→ **Exercise prompt**:
Your answer should consist only of the lines below from the one with "- liver: bounding" through the one with "- planned liver", copied exactly.

Provided data START

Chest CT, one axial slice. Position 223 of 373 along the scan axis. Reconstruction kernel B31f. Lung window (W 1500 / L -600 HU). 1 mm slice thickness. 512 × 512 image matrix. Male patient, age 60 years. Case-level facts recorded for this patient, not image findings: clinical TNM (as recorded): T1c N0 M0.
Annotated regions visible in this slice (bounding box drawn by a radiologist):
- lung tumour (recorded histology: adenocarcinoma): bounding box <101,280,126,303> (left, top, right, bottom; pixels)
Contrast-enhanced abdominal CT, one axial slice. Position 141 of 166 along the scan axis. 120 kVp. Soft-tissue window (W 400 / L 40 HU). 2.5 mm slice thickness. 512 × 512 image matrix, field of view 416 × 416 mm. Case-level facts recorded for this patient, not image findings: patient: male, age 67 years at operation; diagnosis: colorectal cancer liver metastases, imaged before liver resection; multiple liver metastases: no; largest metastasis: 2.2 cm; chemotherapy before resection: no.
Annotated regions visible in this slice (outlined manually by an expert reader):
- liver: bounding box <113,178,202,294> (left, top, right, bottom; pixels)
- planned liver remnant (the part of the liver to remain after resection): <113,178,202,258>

Provided data END
Provided data START

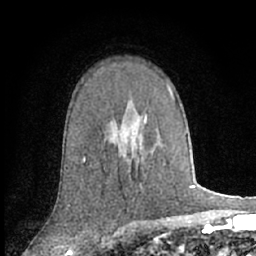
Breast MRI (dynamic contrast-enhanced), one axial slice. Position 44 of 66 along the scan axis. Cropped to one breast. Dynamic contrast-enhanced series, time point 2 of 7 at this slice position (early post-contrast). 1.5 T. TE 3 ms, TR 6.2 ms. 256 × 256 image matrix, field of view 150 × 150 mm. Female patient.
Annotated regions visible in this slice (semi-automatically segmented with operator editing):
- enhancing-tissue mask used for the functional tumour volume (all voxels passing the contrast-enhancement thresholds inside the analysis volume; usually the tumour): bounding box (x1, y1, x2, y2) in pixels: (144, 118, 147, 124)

Provided data END

→ **Problem solution**:
- liver: bounding box <113,178,202,294> (left, top, right, bottom; pixels)
- planned liver remnant (the part of the liver to remain after resection): <113,178,202,258>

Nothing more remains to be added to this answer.